EU-Mindestlohn braucht rote Linien statt unverbindlicher Kriterien
Die EU-Kommission stellte heute ihre Eckpunkte für eine geplante EU-Mindestlohn-Richtlinie vor. Dazu erklärt Özlem Alev Demirel, Mitglied im Ausschuss für Beschäftigung und soziale Angelegenheiten (EMPL) sowie sozial- und arbeitsmarktpolitische Sprecherin der LINKEN im Europaparlament:
Entscheidend für die Bekämpfung von Armutslöhnen ist, wie hoch die Lohnuntergrenze in einem EU-Land angesetzt wird. Hierzu muss es klare Kriterien geben, die in keinem Mitgliedstaat unterboten werden dürfen. Doch genau hier versagt der heutige Vorschlag der EU-Kommission. Die Initiative enthält zwar sinnvolle Kriterien, die für die Setzung der Mindestlöhne in den Mitgliedstaaten herangezogen werden müssen, doch bleiben sie unkonkret. Die EU-Kommission hätte klare Mindestbedingungen verankern müssen, die unmissverständlich und nach oben offen sind, aber nach unten eine klare rote Linie ziehen.
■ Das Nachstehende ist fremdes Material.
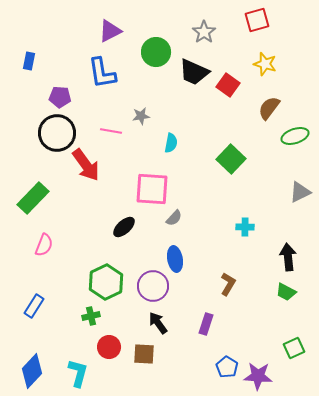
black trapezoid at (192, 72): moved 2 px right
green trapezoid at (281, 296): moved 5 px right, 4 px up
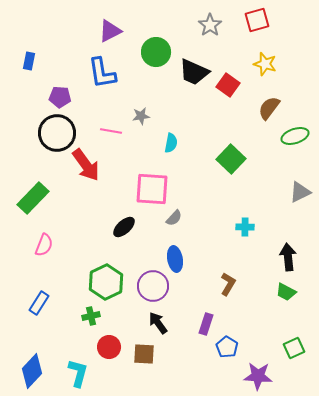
gray star at (204, 32): moved 6 px right, 7 px up
blue rectangle at (34, 306): moved 5 px right, 3 px up
blue pentagon at (227, 367): moved 20 px up
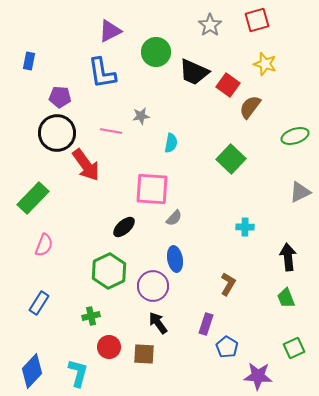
brown semicircle at (269, 108): moved 19 px left, 1 px up
green hexagon at (106, 282): moved 3 px right, 11 px up
green trapezoid at (286, 292): moved 6 px down; rotated 40 degrees clockwise
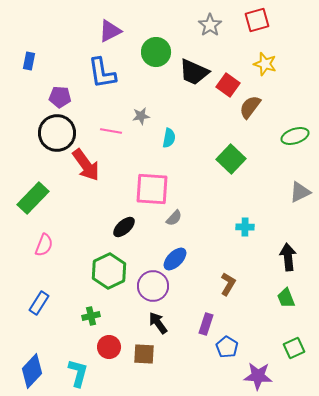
cyan semicircle at (171, 143): moved 2 px left, 5 px up
blue ellipse at (175, 259): rotated 55 degrees clockwise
Dafür streitet DIE LINKE im Europaparlament.“
„Vage Definitionen hingegen helfen nicht weiter. Daher unterstützen wir die Forderungen des Europäischen Gewerkschaftsbundes ETUC für eine doppelte Grenze für Mindestlöhne in der EU, die nach Lage in den Mitgliedstaaten nur oberhalb des 60 Prozent Median-Lohns (Kaitz-Index) und 50 Prozent des Durchschnittslohns liegen dürfen. Denn da, wo der Median-Lohn in Mitgliedstaaten zu niedrig liegt, braucht es eine zweite offizielle Grenze. Allein mit dem Kaitz-Index müsste der Mindestlohn in Deutschland bereits seit einigen Jahren etwa bei zwölf Euro liegen. Diese doppelte Grenze würde in quasi allen Mitgliedstaaten zu einer Erhöhung der Mindestlöhne führen und das ist bitter Notwendig.”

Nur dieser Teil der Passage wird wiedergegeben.